I do know that NGEN on LVK.Core.dll hangs, but the update now completed in a fairly short time, even though, as you say, it should not matter since you NGEN the executable.

I'll dig some more.

On the upshot, it seems NGEN for .NET 4.0 is able to complete. It took a while, but it did complete.

Ok, in my manual test, I try it on the dll.

But in the test project, there is an executable that uses the dll, and the optimization step of wyUpdate just hangs, and I can verify that NGEN is running. Killing NGEN makes wyUpdate complete successfully.

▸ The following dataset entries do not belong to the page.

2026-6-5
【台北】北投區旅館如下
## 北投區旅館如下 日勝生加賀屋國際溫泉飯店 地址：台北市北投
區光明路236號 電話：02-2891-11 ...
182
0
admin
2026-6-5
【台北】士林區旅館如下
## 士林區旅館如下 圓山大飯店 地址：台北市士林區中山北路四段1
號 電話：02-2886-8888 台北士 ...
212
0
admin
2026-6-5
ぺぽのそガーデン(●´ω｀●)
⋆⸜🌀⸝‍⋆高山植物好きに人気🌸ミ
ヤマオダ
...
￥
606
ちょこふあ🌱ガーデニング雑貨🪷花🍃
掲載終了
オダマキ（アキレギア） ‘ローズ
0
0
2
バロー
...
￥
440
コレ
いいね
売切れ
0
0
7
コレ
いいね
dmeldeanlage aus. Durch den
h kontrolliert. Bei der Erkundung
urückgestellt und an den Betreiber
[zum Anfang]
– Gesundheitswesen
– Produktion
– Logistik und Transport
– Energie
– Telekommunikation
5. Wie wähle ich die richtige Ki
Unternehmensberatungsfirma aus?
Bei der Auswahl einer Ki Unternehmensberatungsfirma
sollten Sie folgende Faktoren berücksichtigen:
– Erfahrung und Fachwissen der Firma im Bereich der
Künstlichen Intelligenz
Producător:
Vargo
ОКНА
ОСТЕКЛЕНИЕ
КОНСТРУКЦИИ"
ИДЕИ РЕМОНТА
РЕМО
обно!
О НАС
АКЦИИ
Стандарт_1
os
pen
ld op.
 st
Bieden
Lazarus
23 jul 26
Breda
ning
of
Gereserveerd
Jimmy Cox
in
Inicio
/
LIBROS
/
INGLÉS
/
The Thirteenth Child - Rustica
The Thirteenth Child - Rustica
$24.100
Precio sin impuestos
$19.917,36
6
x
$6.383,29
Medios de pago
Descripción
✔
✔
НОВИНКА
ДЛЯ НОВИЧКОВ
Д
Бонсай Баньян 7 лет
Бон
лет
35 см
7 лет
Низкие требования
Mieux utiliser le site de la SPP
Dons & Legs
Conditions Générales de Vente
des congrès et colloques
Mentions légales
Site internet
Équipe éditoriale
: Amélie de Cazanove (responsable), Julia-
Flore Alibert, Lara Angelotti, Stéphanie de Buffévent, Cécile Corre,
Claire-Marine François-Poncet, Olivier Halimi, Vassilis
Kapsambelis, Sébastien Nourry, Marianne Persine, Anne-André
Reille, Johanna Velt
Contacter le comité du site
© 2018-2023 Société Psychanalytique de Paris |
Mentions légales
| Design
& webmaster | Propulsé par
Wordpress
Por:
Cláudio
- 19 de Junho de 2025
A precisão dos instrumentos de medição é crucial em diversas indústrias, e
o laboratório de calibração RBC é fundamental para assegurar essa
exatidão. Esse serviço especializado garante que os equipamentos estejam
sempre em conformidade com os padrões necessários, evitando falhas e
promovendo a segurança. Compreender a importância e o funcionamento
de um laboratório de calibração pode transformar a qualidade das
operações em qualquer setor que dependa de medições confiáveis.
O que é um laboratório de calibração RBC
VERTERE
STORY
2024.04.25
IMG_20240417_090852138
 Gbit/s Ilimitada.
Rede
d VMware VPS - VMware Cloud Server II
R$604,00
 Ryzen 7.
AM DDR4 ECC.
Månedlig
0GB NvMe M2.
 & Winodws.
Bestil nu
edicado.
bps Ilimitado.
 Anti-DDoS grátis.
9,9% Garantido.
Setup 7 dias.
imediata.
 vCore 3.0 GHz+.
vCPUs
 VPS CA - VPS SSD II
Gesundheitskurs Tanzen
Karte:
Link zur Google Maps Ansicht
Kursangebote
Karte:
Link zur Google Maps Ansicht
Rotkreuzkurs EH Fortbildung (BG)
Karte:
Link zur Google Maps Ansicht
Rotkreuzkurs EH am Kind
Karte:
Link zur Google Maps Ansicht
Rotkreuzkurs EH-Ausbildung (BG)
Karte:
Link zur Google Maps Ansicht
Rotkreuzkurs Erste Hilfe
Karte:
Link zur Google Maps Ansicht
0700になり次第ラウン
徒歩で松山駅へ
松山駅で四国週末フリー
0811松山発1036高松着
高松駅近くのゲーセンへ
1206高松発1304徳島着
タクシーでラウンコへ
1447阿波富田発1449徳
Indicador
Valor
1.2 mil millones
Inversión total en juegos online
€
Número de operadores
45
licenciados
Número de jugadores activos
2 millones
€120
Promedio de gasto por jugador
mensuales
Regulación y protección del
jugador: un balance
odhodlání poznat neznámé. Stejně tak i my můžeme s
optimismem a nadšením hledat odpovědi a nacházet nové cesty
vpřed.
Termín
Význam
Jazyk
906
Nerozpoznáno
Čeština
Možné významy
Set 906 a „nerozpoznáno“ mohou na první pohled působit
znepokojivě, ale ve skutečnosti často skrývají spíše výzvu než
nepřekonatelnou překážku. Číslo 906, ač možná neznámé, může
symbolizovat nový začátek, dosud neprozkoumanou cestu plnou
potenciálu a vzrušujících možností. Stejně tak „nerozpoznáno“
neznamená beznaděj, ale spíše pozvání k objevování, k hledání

This also explains why my naive "fix" did not remove the .no_ngen file 🙂 I need to make it for the .exe file instead.

But hmm... The naive "fix" seemed to speed up the update. This makes no sense.

I do know that NGEN on LVK.Core.dll hangs, but the update now completed in a fairly short time, even though, as you say, it should not matter since you NGEN the executable.

I'll dig some more.

On the upshot, it seems NGEN for .NET 4.0 is able to complete. It took a while, but it did complete.

We'll be adding .NET 4.0 support to wyUpdate a little later this month (NGENing .NET 4.0 files, GAC installation, etc.). As far as this bug goes, I'm going to have to investigate a little deeper.

And to answer you earlier question, to avoid wyUpdate automatically updating itself with a newer version of our code rather than your code you'll need to maintain your own copy of wyUpdate updates. Then in your wyBuild project click File->Properties->wyUpdate and change "http://wyday.com/files/wyupdate/updates/client.wys" to "http://yoursite.com/whatever/server.wys".

Ok, I'll dig a bit, thanks for pointing me to File->Properties, didn't notice that one.

It was my generic tuple code that created the problem.

I had generated generic tuples up to arity of 20 (ie. Tuple<T1, T2, T3, ..., T20>) just for the sake of it, using a python script.

I reduced the max arity to 6, recreated the base classes and removed 7-20, and now it compiles with NGEN in a fraction of a second, as expected.

I'll update my Microsoft Connect post about the problem, but as far as wyBuild/wyUpdate goes, there's nothing to be done.

Great, I'm glad to see that you found the solution.